• [Supplied information]
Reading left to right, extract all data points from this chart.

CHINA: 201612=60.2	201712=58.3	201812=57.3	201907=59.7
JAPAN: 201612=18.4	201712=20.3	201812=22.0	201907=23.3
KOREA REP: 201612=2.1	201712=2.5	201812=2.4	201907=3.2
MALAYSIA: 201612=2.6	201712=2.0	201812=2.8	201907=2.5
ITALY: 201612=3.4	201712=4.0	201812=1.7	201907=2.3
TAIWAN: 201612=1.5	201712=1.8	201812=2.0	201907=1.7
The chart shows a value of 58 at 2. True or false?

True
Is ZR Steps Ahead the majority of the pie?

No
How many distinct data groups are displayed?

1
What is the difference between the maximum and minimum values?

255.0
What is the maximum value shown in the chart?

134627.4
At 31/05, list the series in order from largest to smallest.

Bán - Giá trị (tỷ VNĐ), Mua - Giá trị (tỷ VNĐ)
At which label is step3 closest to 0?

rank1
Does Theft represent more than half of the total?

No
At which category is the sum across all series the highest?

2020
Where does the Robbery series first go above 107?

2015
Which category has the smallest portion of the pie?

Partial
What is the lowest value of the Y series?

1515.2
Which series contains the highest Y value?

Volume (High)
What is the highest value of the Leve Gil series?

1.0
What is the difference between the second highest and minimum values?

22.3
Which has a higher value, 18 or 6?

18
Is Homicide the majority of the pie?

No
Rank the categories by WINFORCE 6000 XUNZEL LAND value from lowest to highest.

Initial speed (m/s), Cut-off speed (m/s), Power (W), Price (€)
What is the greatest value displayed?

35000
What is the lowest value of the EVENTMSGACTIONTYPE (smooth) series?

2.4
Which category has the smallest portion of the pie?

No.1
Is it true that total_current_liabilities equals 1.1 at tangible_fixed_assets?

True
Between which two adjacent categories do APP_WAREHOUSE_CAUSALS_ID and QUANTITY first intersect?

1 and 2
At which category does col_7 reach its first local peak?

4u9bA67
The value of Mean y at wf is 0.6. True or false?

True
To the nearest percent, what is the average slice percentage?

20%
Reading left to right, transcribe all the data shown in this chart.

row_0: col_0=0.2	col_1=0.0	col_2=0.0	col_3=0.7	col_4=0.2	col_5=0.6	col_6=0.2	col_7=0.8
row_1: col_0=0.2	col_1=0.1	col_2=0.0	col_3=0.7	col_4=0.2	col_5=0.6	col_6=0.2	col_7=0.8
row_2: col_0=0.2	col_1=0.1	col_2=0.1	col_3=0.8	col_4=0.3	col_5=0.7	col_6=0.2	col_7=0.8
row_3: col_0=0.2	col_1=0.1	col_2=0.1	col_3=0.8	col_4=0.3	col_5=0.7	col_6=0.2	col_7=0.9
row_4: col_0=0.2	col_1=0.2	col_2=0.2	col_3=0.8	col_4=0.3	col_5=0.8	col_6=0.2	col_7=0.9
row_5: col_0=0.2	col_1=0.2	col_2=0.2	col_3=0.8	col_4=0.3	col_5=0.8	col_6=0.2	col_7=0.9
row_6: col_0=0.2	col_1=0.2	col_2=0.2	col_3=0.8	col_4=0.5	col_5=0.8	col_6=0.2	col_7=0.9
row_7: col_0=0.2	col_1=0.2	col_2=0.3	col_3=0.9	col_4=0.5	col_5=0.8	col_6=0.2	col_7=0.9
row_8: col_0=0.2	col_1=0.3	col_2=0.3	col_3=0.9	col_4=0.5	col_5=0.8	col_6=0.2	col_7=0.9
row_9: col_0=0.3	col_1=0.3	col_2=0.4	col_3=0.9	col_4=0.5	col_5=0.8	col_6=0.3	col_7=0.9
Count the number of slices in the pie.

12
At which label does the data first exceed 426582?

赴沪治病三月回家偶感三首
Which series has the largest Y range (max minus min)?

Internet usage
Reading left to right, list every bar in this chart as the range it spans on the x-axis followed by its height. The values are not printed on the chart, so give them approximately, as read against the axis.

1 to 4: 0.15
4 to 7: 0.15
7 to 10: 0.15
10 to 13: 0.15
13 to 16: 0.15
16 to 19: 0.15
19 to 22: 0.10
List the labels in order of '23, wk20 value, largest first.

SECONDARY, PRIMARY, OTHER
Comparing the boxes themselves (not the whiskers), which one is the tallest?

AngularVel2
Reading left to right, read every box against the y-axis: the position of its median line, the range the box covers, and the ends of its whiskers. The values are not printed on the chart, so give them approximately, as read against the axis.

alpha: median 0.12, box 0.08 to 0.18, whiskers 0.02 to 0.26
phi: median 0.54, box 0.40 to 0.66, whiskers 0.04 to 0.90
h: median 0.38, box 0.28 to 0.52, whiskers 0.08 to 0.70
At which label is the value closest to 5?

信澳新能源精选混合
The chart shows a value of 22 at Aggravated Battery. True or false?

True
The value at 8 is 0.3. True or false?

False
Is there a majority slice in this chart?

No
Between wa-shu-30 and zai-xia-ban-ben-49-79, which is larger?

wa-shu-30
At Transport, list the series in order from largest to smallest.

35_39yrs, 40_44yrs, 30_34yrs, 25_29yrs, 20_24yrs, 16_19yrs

• [Required work]
Print all of the records above again, line for line, with no changes.

• [Solution to this task]
Reading left to right, extract all data points from this chart.

CHINA: 201612=60.2	201712=58.3	201812=57.3	201907=59.7
JAPAN: 201612=18.4	201712=20.3	201812=22.0	201907=23.3
KOREA REP: 201612=2.1	201712=2.5	201812=2.4	201907=3.2
MALAYSIA: 201612=2.6	201712=2.0	201812=2.8	201907=2.5
ITALY: 201612=3.4	201712=4.0	201812=1.7	201907=2.3
TAIWAN: 201612=1.5	201712=1.8	201812=2.0	201907=1.7
The chart shows a value of 58 at 2. True or false?

True
Is ZR Steps Ahead the majority of the pie?

No
How many distinct data groups are displayed?

1
What is the difference between the maximum and minimum values?

255.0
What is the maximum value shown in the chart?

134627.4
At 31/05, list the series in order from largest to smallest.

Bán - Giá trị (tỷ VNĐ), Mua - Giá trị (tỷ VNĐ)
At which label is step3 closest to 0?

rank1
Does Theft represent more than half of the total?

No
At which category is the sum across all series the highest?

2020
Where does the Robbery series first go above 107?

2015
Which category has the smallest portion of the pie?

Partial
What is the lowest value of the Y series?

1515.2
Which series contains the highest Y value?

Volume (High)
What is the highest value of the Leve Gil series?

1.0
What is the difference between the second highest and minimum values?

22.3
Which has a higher value, 18 or 6?

18
Is Homicide the majority of the pie?

No
Rank the categories by WINFORCE 6000 XUNZEL LAND value from lowest to highest.

Initial speed (m/s), Cut-off speed (m/s), Power (W), Price (€)
What is the greatest value displayed?

35000
What is the lowest value of the EVENTMSGACTIONTYPE (smooth) series?

2.4
Which category has the smallest portion of the pie?

No.1
Is it true that total_current_liabilities equals 1.1 at tangible_fixed_assets?

True
Between which two adjacent categories do APP_WAREHOUSE_CAUSALS_ID and QUANTITY first intersect?

1 and 2
At which category does col_7 reach its first local peak?

4u9bA67
The value of Mean y at wf is 0.6. True or false?

True
To the nearest percent, what is the average slice percentage?

20%
Reading left to right, transcribe all the data shown in this chart.

row_0: col_0=0.2	col_1=0.0	col_2=0.0	col_3=0.7	col_4=0.2	col_5=0.6	col_6=0.2	col_7=0.8
row_1: col_0=0.2	col_1=0.1	col_2=0.0	col_3=0.7	col_4=0.2	col_5=0.6	col_6=0.2	col_7=0.8
row_2: col_0=0.2	col_1=0.1	col_2=0.1	col_3=0.8	col_4=0.3	col_5=0.7	col_6=0.2	col_7=0.8
row_3: col_0=0.2	col_1=0.1	col_2=0.1	col_3=0.8	col_4=0.3	col_5=0.7	col_6=0.2	col_7=0.9
row_4: col_0=0.2	col_1=0.2	col_2=0.2	col_3=0.8	col_4=0.3	col_5=0.8	col_6=0.2	col_7=0.9
row_5: col_0=0.2	col_1=0.2	col_2=0.2	col_3=0.8	col_4=0.3	col_5=0.8	col_6=0.2	col_7=0.9
row_6: col_0=0.2	col_1=0.2	col_2=0.2	col_3=0.8	col_4=0.5	col_5=0.8	col_6=0.2	col_7=0.9
row_7: col_0=0.2	col_1=0.2	col_2=0.3	col_3=0.9	col_4=0.5	col_5=0.8	col_6=0.2	col_7=0.9
row_8: col_0=0.2	col_1=0.3	col_2=0.3	col_3=0.9	col_4=0.5	col_5=0.8	col_6=0.2	col_7=0.9
row_9: col_0=0.3	col_1=0.3	col_2=0.4	col_3=0.9	col_4=0.5	col_5=0.8	col_6=0.3	col_7=0.9
Count the number of slices in the pie.

12
At which label does the data first exceed 426582?

赴沪治病三月回家偶感三首
Which series has the largest Y range (max minus min)?

Internet usage
Reading left to right, list every bar in this chart as the range it spans on the x-axis followed by its height. The values are not printed on the chart, so give them approximately, as read against the axis.

1 to 4: 0.15
4 to 7: 0.15
7 to 10: 0.15
10 to 13: 0.15
13 to 16: 0.15
16 to 19: 0.15
19 to 22: 0.10
List the labels in order of '23, wk20 value, largest first.

SECONDARY, PRIMARY, OTHER
Comparing the boxes themselves (not the whiskers), which one is the tallest?

AngularVel2
Reading left to right, read every box against the y-axis: the position of its median line, the range the box covers, and the ends of its whiskers. The values are not printed on the chart, so give them approximately, as read against the axis.

alpha: median 0.12, box 0.08 to 0.18, whiskers 0.02 to 0.26
phi: median 0.54, box 0.40 to 0.66, whiskers 0.04 to 0.90
h: median 0.38, box 0.28 to 0.52, whiskers 0.08 to 0.70
At which label is the value closest to 5?

信澳新能源精选混合
The chart shows a value of 22 at Aggravated Battery. True or false?

True
The value at 8 is 0.3. True or false?

False
Is there a majority slice in this chart?

No
Between wa-shu-30 and zai-xia-ban-ben-49-79, which is larger?

wa-shu-30
At Transport, list the series in order from largest to smallest.

35_39yrs, 40_44yrs, 30_34yrs, 25_29yrs, 20_24yrs, 16_19yrs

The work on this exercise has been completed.